Posts Tagged ‘sephora’
Exhausted from Pimpin’ Myself Out
You’ve heard the expression, “searching for a job…is like a full-time job.” Well, lately I‘ve been thinking, “searching for a man is like an overtime job with no benefits.” (free dinners don’t count)
I represent the NEW type of woman in this decade….the frazzled 30-year old single woman, able to single-handedly work full-time, drive home like a crazy woman dodging police officers, catch up on obligatory family phone calls, scarf down some food, walk the dog….then transform myself from working gal to “may get lucky” girl.
Oh, the agony. And the exhaustion. Truth be told, I’m tired of pimpin’ myself out in the name of dating! It’s time for someone else to wear high heels for a change.
First — the prep work. I “ain’t” no cover girl…but come on…this “beautification process” requires time and energy!….At least 30 dedicated minutes — of me juggling a flat iron, bronzer, hairspray, my latest and greatest makeup from Sephora…and I haven’t even opened my closet door YET. And let’s not forget about the times when I forget to re-apply deodorant…and find myself driving back home…wasting another precious seven minutes, then realizing I misplaced my earrings. I swear, if I could take all the hours I have “prepped” for dates, I could have conquered the Boston marathon by now.
Second — the date. For those of you NOT dating, imagine a never-ending sales call…with rotating characters. My friend Miranda decided to take a break from dating on the grounds of…“I can’t tell my life story AGAIN to anyone else!” I get it. It’s exhausting rehashing my past…again and again. I start repeating myself…as my eyes glaze over…losing track of WHAT I’ve said…and to WHO. There’s a popular expression, “everyone has a story.” Well, I’m pretty sick of sharing mine. Unlike a children’s book, I can’t keep reading my story over and over. If I have to “tell my story” one more time, I may just start making crap up and and call it a novella.
I’ve thought about making a flow chart – or a power point presentation – complete with the U.S. map and important decades. Perhaps a whopping big timeline to pass out to my dates? I can note “life stages” in green, “ex-boyfriends” in red, and “career highlights” in orange. Instead of looking at the menu, my date can just read my timeline. If he’s interested, he can stick around – if not – I won’t have to waste 1.5 hours making giddy yet intelligent small-talk.
And third — the goodbye. This is the MOST mentally exhausting part of the evening. I’m standing at a fork in the road.

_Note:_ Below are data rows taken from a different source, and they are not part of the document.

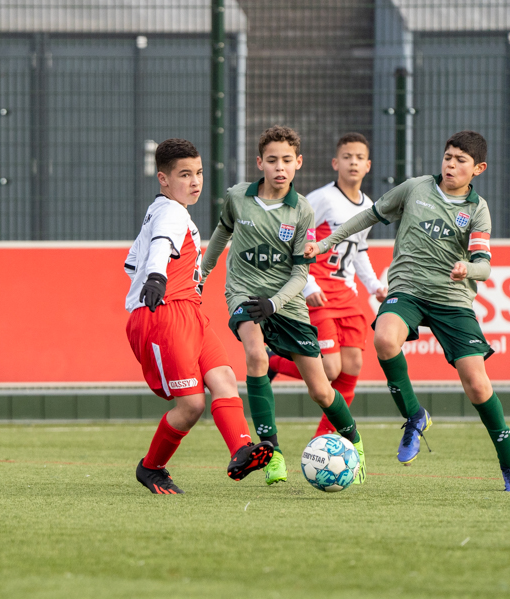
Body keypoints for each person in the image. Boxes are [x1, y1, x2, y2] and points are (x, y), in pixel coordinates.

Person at [304, 130, 510, 492]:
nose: (451, 164)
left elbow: (485, 266)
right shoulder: (415, 188)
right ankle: (414, 416)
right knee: (384, 339)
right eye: (448, 157)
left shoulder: (477, 210)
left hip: (452, 300)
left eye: (461, 160)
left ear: (478, 169)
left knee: (477, 384)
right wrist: (327, 242)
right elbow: (367, 216)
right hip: (407, 289)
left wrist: (468, 269)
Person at [200, 125, 366, 486]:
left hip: (285, 303)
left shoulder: (302, 210)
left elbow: (300, 273)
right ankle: (272, 454)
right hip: (243, 292)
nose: (280, 167)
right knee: (256, 355)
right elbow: (221, 234)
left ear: (298, 163)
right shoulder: (237, 197)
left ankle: (355, 442)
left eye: (287, 160)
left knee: (321, 388)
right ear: (259, 162)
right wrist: (202, 272)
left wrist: (274, 304)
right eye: (272, 160)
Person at [125, 138, 274, 494]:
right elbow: (160, 244)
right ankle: (151, 468)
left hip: (188, 309)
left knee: (223, 376)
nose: (195, 182)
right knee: (191, 405)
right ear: (163, 179)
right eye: (184, 175)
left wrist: (157, 276)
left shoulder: (164, 210)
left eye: (199, 173)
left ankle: (241, 449)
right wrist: (157, 277)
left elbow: (131, 262)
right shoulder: (171, 213)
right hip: (164, 314)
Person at [267, 133, 387, 438]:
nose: (353, 163)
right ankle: (275, 361)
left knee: (353, 365)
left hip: (347, 296)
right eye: (347, 157)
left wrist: (374, 285)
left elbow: (359, 250)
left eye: (359, 158)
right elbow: (297, 241)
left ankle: (325, 439)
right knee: (330, 369)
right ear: (336, 163)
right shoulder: (321, 199)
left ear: (368, 165)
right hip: (319, 294)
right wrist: (307, 285)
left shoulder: (369, 205)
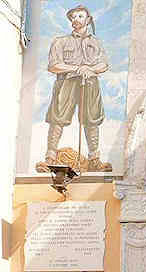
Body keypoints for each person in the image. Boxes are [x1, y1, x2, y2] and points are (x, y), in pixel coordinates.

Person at [37, 5, 111, 172]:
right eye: (74, 17)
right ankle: (50, 158)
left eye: (80, 16)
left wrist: (89, 70)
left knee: (91, 120)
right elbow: (54, 65)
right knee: (58, 118)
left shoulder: (96, 43)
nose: (76, 19)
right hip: (67, 82)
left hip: (90, 82)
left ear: (88, 19)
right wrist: (77, 69)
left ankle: (94, 160)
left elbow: (104, 64)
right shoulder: (61, 41)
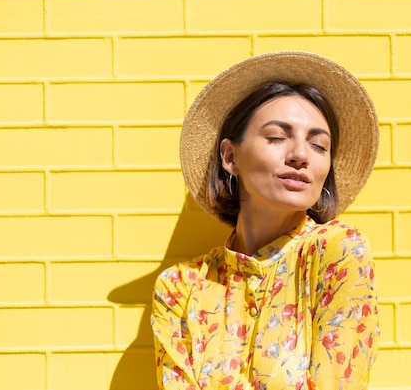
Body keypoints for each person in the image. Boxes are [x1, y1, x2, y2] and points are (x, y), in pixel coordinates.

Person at [151, 51, 380, 390]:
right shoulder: (180, 288)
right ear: (230, 157)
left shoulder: (337, 252)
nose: (301, 156)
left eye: (319, 145)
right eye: (276, 137)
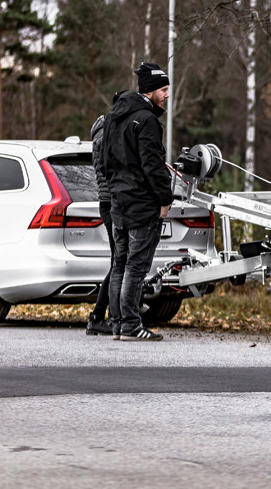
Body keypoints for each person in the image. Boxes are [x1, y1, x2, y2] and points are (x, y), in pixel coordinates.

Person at [103, 62, 174, 341]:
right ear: (151, 90)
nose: (167, 95)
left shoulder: (114, 117)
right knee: (136, 265)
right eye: (164, 90)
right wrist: (165, 199)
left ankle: (118, 324)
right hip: (142, 203)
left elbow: (106, 160)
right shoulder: (146, 121)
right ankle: (131, 324)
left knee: (120, 262)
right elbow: (153, 166)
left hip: (118, 201)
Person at [85, 109, 115, 336]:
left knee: (119, 262)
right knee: (119, 262)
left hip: (108, 203)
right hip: (111, 203)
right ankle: (100, 315)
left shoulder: (102, 133)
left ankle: (102, 314)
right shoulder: (106, 136)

I either – A. Obsess about HOW to blow the guy off quickly and painlessly while running to my car – OR – B. Anxiously wonder if he will ask me out again – because he fulfills 9 out of my 10 requirements and I secretly dig him. Such pressure either way!
Then the cycle starts ALL OVER — as soon as the next evening. Ouch. It gets worse when you realize you only have 6 hours of shut-eye to prepare.
Yes, I know dating is a “numbers game.” But eventually, I’ll start billing my dates for overtime. All this “pimpin myself out” is costly and timely. And unfortunately, refunds don’t exist.
Well, gotta run and go plug in my curlers… only 45 minutes til my suitor arrives…and I still have to vacuum and floss.